• [What is being asked]: Copy out all of the records, exactly as they appear.

:: Data provided ::

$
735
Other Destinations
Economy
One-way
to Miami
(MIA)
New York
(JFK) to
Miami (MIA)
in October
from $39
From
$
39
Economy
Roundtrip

:::

• [Result of this task]:
$
735
Other Destinations
Economy
One-way
to Miami
(MIA)
New York
(JFK) to
Miami (MIA)
in October
from $39
From
$
39
Economy
Roundtrip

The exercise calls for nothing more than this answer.